At the beginning of Advent, we always hear passages of scripture that focus on the climax of human history.  These passages are often rather problematic for preaching and teaching.  As they have been used so much as the playground of the religiously unstable, they are often ignored by those of us who try to present Christianity as a faith in which critically-minded people can believe with intelligence and integrity.  But then, if we abandon these texts to the wild-and-wacky religious fringe, we make these passages even more difficult for contemporary people to hear.

In our lessons, we are taught some important things:

We are taught not to become obsessive about the future.  Our gospel lesson begins with Jesus saying that the future is firmly in God’s hands.  “But about that day and hour no one knows, neither the angels of heaven, nor the Son, but only the Father.”   Seeking to predict the future is something that Jesus has strongly discouraged. 

We are taught to live with hope and with integrity in uncertain times.  Earlier in this chapter, Jesus told the disciples not to be distracted from the task at hand by “wars and rumours of wars”.  In today’s lesson, Jesus tells us to “Keep awake”.  The opportunities for service in uncertain times are immense.  Don’t worry about the future, but wake up, and make a difference in the present. 

We are taught that God’s future is a future of hope, peace, and wholeness for all people.  Isaiah’s great vision of peace in our lesson has been an inspiration for many people.  Swords are beaten to ploughshares.  Spears become pruning hooks.  Weapons of death become tools for life. 

This vision inspired a statue which greets visitors to the United Nations building in New York.  A gift to the UN from the former Soviet Union, the statue shows a large, muscular bloke (possibly even one of Karl Marx’s “workers of the world”) making a good job of beating a rather menacing-looking sword into quite a useful-looking plough.

This vision also inspired the great Scots paraphrase which we’ll sing following this sermon:

No strife shall rage, nor hostile feuds
disturb those peaceful years;
to ploughshares nations beat their swords,
to pruning-hooks their spears.

No longer hosts encountering hosts
shall crowds of slain deplore;
they hang the trumpet in the hall
pursuing war no more.

Swords are beaten to ploughshares.  Spears become pruning hooks.  Weapons of death become tools for life. 

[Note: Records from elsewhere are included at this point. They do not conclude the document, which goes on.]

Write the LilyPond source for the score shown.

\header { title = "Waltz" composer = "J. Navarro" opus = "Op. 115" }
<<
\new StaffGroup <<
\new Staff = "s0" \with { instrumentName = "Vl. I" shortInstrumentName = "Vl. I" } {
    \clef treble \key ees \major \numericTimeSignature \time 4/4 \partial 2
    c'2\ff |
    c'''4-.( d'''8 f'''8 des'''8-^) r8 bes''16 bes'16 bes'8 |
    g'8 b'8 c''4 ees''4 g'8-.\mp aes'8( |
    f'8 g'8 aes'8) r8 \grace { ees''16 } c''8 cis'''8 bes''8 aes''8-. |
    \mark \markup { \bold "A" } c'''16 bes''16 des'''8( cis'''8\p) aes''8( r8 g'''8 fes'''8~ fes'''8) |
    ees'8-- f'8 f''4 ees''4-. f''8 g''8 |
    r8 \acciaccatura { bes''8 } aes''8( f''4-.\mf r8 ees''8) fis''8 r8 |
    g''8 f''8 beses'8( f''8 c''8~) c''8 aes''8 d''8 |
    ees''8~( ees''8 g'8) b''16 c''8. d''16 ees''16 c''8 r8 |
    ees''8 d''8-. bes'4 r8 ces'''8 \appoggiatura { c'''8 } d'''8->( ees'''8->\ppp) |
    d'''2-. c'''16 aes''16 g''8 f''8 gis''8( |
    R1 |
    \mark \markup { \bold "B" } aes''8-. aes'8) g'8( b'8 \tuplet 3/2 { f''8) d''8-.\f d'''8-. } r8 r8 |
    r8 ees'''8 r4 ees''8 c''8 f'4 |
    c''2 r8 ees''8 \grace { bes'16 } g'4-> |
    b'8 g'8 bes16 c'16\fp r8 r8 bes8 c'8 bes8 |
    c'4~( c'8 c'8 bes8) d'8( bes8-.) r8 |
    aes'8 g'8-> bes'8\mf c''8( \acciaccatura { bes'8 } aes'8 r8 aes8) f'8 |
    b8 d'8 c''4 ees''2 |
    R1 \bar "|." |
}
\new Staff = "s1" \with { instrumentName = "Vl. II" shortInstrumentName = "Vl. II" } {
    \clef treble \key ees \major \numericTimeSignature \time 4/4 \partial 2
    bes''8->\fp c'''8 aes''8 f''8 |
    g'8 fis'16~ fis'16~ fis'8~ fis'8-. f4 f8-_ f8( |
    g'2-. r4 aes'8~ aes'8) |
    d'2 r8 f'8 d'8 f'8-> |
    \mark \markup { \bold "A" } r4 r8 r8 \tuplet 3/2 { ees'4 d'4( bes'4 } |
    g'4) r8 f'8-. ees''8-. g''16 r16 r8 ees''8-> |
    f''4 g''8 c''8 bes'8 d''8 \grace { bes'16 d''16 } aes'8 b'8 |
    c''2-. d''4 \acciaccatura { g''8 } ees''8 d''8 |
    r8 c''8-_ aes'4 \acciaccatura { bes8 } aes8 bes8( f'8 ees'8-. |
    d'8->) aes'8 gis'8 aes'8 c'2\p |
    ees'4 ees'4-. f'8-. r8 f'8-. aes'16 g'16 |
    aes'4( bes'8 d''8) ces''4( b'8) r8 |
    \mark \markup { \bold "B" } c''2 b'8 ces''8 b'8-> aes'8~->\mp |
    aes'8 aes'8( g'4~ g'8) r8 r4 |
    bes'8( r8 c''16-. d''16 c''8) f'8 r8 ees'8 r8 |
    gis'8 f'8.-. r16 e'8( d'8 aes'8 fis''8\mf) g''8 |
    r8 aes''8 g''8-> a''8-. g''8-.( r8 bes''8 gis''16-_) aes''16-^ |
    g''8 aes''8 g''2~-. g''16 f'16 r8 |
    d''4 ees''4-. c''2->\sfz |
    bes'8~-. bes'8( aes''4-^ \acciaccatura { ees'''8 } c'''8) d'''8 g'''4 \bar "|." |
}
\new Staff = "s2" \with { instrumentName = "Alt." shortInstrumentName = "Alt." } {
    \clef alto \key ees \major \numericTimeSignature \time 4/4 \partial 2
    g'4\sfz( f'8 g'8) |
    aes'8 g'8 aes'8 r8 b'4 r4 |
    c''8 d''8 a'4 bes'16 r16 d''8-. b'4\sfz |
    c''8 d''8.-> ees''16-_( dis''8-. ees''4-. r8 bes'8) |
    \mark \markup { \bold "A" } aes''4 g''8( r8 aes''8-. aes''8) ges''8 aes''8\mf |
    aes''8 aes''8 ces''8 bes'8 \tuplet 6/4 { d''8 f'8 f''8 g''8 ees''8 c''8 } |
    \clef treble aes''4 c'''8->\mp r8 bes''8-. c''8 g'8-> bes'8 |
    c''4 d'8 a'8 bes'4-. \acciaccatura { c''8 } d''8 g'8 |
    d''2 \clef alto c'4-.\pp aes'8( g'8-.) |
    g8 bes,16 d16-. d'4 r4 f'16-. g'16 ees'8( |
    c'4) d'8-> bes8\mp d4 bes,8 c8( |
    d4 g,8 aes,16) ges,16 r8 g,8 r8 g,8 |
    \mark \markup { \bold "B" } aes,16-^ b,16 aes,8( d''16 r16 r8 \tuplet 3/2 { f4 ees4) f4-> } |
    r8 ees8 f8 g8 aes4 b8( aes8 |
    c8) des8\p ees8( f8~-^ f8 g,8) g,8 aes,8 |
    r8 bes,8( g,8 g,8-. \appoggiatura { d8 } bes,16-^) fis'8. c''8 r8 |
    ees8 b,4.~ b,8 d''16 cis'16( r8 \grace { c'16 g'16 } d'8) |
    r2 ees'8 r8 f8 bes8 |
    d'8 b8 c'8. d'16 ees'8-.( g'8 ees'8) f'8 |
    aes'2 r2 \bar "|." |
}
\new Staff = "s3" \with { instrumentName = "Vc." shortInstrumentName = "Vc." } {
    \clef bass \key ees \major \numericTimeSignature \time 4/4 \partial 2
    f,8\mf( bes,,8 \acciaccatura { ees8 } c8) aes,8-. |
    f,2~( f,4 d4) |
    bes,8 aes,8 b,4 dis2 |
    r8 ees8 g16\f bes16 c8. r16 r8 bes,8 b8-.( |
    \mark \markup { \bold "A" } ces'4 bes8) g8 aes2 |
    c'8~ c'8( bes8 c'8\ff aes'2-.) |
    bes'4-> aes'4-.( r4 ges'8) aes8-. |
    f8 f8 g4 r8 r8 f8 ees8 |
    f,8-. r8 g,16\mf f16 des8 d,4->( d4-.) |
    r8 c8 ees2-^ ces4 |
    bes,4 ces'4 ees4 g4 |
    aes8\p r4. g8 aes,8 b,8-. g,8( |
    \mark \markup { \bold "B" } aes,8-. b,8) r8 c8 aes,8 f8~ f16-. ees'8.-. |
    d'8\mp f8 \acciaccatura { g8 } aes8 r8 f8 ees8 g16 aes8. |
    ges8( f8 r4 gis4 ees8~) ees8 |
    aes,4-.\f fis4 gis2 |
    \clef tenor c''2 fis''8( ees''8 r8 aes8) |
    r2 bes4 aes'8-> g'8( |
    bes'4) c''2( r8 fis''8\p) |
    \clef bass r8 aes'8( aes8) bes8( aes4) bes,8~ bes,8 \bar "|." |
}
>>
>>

This image of radical wholeness is the message of hope in God’s future which we are called to proclaim as we begin Advent, not some eccentric message that is obsessed with ascribing hidden meanings – almost occult meanings - to world events.  Both in our lesson from the Hebrew Scriptures and from the gospel, there is an equally strong message that the best days of our world are ahead of us, not behind us.

In Advent, as we prepare once again to share the good news of Christ’s birth in our midst, and in the midst of “the hopes and fears of all the years”, we share a word of hope with our community and with our world.  The best days of our world are ahead of us, not behind us.

May we be alert and awake as we do so:
·         alert to the dangers of corrupting our word of hope into a word of fear,
·         awake to the possibilities of God’s grace breaking in to our world in unexpected times and unexpected places.